**Prompt:** Retype the trademark news roundup below word for word, keeping every line and paragraph break as it appears.

**Supplied text:**
Mom’s the Word: The Kardashians have obtained trademarks for all of their names. Now Kris Jenner wants to own the term “Momager” for entertainment services. According to TIME, the nickname is an apt description for Jenner, 59, who has managed her six children for years, shrewdly building an empire and keeping the public interested in the antics of her famous family, including helping daughter Kim Kardashian West amass a reported $28 million in 2014.

Robin vs Robyn: DC Comics is not here for Rihanna or her antics. It turns out Rihanna (real name Robyn) wants to trademark the name Robyn for online non-downloadable general feature magazines. DC Comics, owner of the trademark Robin (Batman’s sidekick), filed a Notice of Opposition claiming Robyn would cause likelihood of confusion with, and dilution of DC Comics’ prior rights in its ROBIN trademark.

Subway Stop: After many attempts, it appears that Subway will not gain a trademark registration for the word FOOTLONG. Sheetz’ trademark challenge on genericness grounds was successful and not appealed by Subway. The next time you walk into Subway, notice that the TM is missing next to FOOTLONG.

AAA CarFacts Halted by CARFAX: TTAB ordered the AAA CarFacts trademark to be cancelled due to likelihood of confusion with famous mark CARFAX. It was determined that the two marks are phonetically equivalent, have identical service offerings (vehicle report history), and would cause confusion to consumers, especially when the two companies have a long history of working together.

**Data records:**
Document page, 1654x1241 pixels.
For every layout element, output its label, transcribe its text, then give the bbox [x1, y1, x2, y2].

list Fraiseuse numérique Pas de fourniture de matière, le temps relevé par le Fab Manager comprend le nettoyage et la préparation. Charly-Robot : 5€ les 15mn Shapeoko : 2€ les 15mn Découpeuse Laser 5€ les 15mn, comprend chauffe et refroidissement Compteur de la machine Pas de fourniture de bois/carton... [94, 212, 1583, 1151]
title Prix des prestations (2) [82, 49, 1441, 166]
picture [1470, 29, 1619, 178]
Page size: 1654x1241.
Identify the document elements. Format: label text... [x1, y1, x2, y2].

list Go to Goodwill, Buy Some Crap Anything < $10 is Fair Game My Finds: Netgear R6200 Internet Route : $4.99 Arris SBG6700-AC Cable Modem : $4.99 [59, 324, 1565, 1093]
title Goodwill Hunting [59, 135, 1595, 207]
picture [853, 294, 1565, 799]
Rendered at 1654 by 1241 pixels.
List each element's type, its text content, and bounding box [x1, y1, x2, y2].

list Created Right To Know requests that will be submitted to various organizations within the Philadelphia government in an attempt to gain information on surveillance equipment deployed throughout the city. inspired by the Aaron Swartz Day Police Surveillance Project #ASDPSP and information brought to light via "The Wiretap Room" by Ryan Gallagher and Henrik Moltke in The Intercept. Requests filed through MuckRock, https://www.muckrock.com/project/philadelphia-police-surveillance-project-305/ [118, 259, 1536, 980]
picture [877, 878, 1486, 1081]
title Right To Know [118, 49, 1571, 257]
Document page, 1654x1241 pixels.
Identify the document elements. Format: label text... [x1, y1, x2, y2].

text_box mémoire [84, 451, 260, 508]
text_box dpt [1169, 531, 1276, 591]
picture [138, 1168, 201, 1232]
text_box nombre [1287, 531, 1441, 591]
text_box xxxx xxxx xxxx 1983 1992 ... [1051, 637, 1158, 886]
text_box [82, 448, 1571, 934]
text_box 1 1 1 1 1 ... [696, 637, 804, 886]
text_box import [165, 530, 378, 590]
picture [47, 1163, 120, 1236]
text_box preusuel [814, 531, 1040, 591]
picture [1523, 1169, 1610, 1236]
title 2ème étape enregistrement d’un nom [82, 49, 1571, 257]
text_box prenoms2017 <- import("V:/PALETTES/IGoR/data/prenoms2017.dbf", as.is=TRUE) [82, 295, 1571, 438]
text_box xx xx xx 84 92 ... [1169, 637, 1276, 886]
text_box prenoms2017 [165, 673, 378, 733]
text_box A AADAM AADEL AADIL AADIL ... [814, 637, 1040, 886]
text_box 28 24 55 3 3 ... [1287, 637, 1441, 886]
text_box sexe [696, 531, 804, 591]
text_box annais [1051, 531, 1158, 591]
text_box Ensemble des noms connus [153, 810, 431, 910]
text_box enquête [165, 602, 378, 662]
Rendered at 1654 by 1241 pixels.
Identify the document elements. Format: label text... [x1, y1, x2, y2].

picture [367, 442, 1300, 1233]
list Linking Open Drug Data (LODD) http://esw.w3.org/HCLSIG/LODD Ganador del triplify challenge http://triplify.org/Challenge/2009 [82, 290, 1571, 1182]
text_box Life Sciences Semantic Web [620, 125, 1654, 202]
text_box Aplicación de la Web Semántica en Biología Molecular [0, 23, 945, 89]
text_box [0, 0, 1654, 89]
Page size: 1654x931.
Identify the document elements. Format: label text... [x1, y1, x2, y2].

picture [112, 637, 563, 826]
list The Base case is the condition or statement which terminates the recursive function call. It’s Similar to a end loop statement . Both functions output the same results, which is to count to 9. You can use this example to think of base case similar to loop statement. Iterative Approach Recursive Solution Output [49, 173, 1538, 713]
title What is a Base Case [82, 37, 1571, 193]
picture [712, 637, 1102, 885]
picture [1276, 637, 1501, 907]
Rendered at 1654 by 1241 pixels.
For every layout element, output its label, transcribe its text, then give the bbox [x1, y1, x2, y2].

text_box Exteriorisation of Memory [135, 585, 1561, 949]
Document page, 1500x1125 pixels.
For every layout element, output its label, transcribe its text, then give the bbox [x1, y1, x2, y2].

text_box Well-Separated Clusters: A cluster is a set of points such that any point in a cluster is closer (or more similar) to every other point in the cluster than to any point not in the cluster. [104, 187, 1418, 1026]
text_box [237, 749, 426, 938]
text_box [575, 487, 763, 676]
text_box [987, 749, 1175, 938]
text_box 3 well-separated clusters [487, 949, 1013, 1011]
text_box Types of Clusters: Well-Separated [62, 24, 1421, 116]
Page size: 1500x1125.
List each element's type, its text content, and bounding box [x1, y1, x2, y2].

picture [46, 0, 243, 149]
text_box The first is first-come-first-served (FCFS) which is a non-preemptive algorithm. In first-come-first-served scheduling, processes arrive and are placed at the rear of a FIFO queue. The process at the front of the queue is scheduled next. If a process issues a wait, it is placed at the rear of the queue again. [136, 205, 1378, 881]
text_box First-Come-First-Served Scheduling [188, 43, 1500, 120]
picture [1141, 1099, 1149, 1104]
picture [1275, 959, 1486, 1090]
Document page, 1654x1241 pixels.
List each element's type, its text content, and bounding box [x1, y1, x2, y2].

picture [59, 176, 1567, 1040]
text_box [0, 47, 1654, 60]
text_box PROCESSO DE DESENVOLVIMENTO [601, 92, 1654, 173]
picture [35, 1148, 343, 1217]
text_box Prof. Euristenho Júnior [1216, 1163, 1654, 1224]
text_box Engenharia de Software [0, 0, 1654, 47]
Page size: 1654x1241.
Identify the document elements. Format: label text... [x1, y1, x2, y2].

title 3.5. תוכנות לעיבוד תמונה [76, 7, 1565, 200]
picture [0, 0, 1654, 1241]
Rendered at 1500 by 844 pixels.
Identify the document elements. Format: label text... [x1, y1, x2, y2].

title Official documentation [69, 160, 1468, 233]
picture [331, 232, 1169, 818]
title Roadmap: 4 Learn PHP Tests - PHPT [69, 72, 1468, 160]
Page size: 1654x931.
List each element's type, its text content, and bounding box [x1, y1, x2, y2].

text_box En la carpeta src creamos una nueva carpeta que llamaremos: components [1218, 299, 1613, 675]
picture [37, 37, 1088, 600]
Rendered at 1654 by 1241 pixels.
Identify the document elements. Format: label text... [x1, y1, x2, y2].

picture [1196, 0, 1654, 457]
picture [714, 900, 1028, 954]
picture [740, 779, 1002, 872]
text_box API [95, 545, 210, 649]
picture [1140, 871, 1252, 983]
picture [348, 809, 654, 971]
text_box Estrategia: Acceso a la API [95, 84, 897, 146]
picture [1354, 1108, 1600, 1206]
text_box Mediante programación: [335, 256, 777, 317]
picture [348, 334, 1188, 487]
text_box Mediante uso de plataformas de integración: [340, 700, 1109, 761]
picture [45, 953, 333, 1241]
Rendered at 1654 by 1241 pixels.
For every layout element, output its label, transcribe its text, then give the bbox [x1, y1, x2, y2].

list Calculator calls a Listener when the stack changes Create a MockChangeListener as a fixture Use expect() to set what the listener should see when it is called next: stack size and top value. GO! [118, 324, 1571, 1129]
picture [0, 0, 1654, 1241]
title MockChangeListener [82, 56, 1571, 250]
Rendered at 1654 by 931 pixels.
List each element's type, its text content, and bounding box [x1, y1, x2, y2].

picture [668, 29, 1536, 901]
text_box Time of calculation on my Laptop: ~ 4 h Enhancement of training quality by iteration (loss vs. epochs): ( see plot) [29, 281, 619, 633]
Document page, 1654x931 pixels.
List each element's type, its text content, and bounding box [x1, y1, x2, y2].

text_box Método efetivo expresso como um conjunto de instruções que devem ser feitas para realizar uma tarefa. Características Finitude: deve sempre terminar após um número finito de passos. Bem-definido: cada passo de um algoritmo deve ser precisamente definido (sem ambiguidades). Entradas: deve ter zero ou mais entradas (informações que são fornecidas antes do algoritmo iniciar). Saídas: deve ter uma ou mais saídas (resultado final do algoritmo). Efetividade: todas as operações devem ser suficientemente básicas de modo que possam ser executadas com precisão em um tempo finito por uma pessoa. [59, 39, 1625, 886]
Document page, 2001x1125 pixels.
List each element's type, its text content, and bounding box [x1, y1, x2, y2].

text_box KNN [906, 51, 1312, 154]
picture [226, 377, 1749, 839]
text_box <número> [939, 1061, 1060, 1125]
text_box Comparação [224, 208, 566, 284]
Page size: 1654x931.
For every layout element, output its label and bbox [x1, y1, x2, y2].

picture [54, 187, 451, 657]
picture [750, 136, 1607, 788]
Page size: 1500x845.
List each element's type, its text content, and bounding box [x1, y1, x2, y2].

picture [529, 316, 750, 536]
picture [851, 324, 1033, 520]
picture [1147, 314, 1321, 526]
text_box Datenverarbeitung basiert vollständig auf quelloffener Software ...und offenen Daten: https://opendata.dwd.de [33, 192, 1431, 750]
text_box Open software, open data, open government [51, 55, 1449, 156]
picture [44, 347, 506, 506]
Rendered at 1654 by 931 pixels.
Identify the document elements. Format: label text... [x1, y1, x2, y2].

**Response to this exercise:**
Mom’s the Word: The Kardashians have obtained trademarks for all of their names. Now Kris Jenner wants to own the term “Momager” for entertainment services. According to TIME, the nickname is an apt description for Jenner, 59, who has managed her six children for years, shrewdly building an empire and keeping the public interested in the antics of her famous family, including helping daughter Kim Kardashian West amass a reported $28 million in 2014.

Robin vs Robyn: DC Comics is not here for Rihanna or her antics. It turns out Rihanna (real name Robyn) wants to trademark the name Robyn for online non-downloadable general feature magazines. DC Comics, owner of the trademark Robin (Batman’s sidekick), filed a Notice of Opposition claiming Robyn would cause likelihood of confusion with, and dilution of DC Comics’ prior rights in its ROBIN trademark.

Subway Stop: After many attempts, it appears that Subway will not gain a trademark registration for the word FOOTLONG. Sheetz’ trademark challenge on genericness grounds was successful and not appealed by Subway. The next time you walk into Subway, notice that the TM is missing next to FOOTLONG.

AAA CarFacts Halted by CARFAX: TTAB ordered the AAA CarFacts trademark to be cancelled due to likelihood of confusion with famous mark CARFAX. It was determined that the two marks are phonetically equivalent, have identical service offerings (vehicle report history), and would cause confusion to consumers, especially when the two companies have a long history of working together.